L’accordo preliminare per l’avvio delle trattative è stato siglato il 23 dicembre. Tuttavia, gli analisti sottolineano come le difficoltà di Nissan, evidenziate dal calo delle vendite e degli utili, potrebbero complicare le negoziazioni. Un elemento significativo riguarda il possibile coinvolgimento di Mitsubishi Motors, quarto costruttore giapponese con una capitalizzazione di circa 5 miliardi di dollari, attualmente partecipata da Nissan. L’eventuale fusione a tre creerebbe un gruppo che si posizionerebbe dietro solo a Toyota e Volkswagen per volumi produttivi.

Gli equilibri di potere prevedono che Honda possa nominare oltre il 50% dei consiglieri di amministrazione, incluso il presidente della holding. La deadline per l’accordo definitivo è fissata a giugno 2025, con la definizione delle quote partecipative basata su valori azionari e fatturato. Secondo gli esperti interpellati da Jiji Press, in uno scenario di integrazione trilaterale, Honda manterrebbe il controllo sulle strategie aziendali e le decisioni cruciali.

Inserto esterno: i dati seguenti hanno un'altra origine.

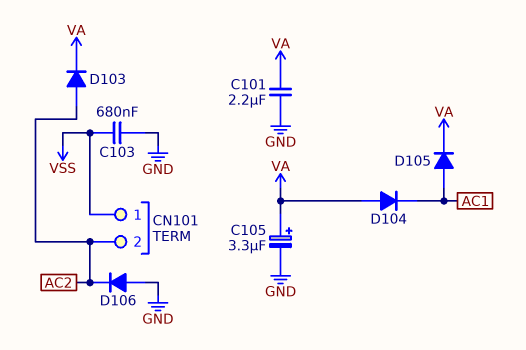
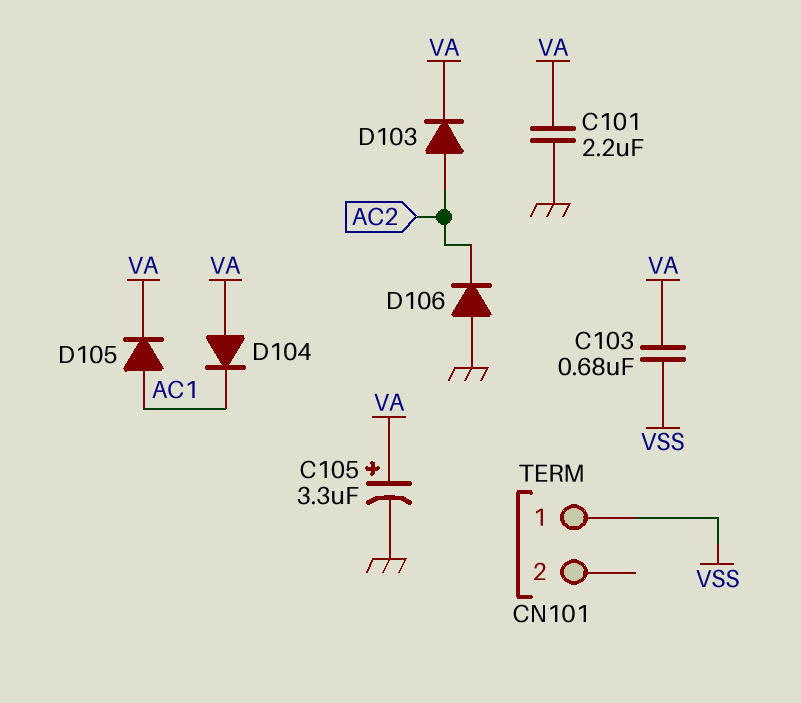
C103: 680nF (GND, VSS) -> 680nF (VA, VSS)
CN101 pin 2: AC2 -> none

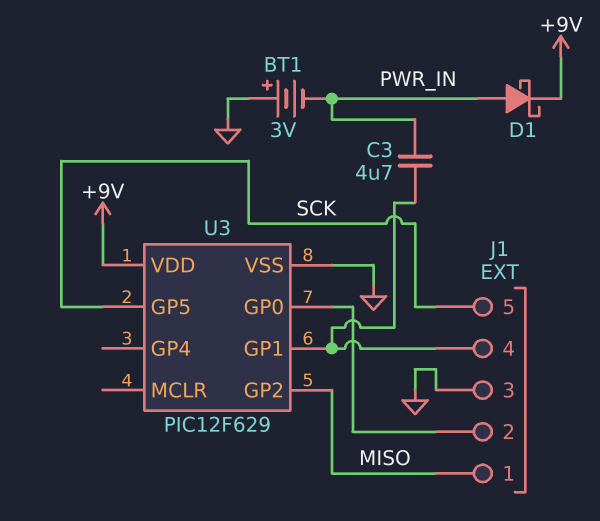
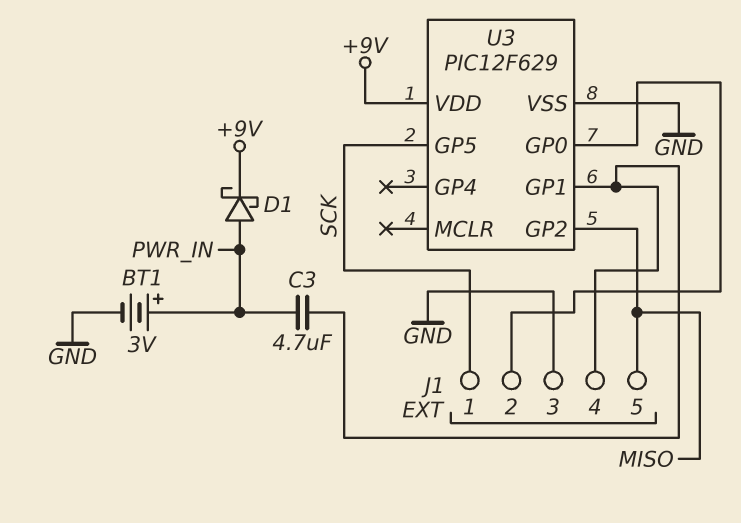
BT1: 3V (plus GND, minus PWR_IN) -> 3V (plus PWR_IN, minus GND)
J1 pin 1: MISO -> SCK
J1 pin 5: SCK -> MISO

Il contesto economico vede Honda alle prese con una revisione al ribasso del 14,2% delle stime di profitto per l’anno fiscale corrente. La situazione è più critica per Nissan, che fronteggia un drastico calo delle vendite in Nord America e Cina, pianificando una riduzione del 20% della capacità produttiva globale e 9.000 esuberi, pari al 7% del personale mondiale.